Residential cooking and heating with gas are an important source of greenhouse gases and air polluting emissions, and so harm our local environment and contribute to climate change, which in turn threatens human health on a vast scale.
When burned or released, methane can warm the Earth over 80 times more than the same amount of carbon dioxide. It also contributes to ground-level ozone pollution, affecting sensitive vegetation and ecosystems that are particularly harmful during the growing season. Gas hobs leak methane even when switched off, contributing millions of tonnes of additional greenhouse gases.
What regulations are in place?
Currently, no policies or regulations directly target indoor air pollution in the UK to mitigate the health and environmental risks of gas cooking.
Since the start of 2021, Ecodesign Regulations have set limits on air pollutant emissions for other appliances and equipment which involve fuel combustion. However, these do not include cooking appliances which are excluded.
In the UK, there are no regulations to control what fuels are used for cooking or the appliances that can be installed.
How can I protect myself and others?
If you use gas for cooking:
Properly ventilate your kitchen when cooking, preferably with a functioning range hood vented to the outside, by mechanical ventilation, or by opening windows.
Consider switching to an electric appliance when and where possible.
Ensure that your service gas appliances once a year.
Install and maintain carbon monoxide detectors in kitchens and nearby rooms; use devices that detect low levels.

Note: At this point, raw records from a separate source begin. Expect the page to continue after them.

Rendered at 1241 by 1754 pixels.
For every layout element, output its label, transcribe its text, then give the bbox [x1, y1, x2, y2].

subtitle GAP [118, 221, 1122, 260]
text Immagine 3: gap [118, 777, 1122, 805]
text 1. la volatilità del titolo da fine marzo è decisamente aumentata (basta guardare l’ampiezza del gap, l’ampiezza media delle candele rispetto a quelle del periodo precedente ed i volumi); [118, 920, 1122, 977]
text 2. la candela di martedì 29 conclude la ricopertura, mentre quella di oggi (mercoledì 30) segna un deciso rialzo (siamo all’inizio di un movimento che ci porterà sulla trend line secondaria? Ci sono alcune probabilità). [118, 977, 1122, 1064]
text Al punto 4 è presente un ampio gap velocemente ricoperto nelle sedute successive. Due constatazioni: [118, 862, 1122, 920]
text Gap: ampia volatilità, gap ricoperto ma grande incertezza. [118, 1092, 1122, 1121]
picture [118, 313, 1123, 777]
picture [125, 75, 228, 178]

If using a gas oven or hob is the only option in your home:
Use as much ventilation as possible during, and at least ten minutes after, using your gas appliance; this should include opening windows to create a through-draught to help disperse the pollution.
If your gas appliance includes a fan, ensure that this is clean, well-maintained and has an outdoor vent.
Minimise exposure to gas cooking emissions using plug-in appliances, such as an electric kettle, microwave, rice cooker or air fryer.
Use backburners on the hob as these are closest to the circulating air from the fan.
The National Institute for Health and Clinical Excellence has produced guidelines for local authorities on reducing indoor air quality, which also contains practical advice that individuals can take.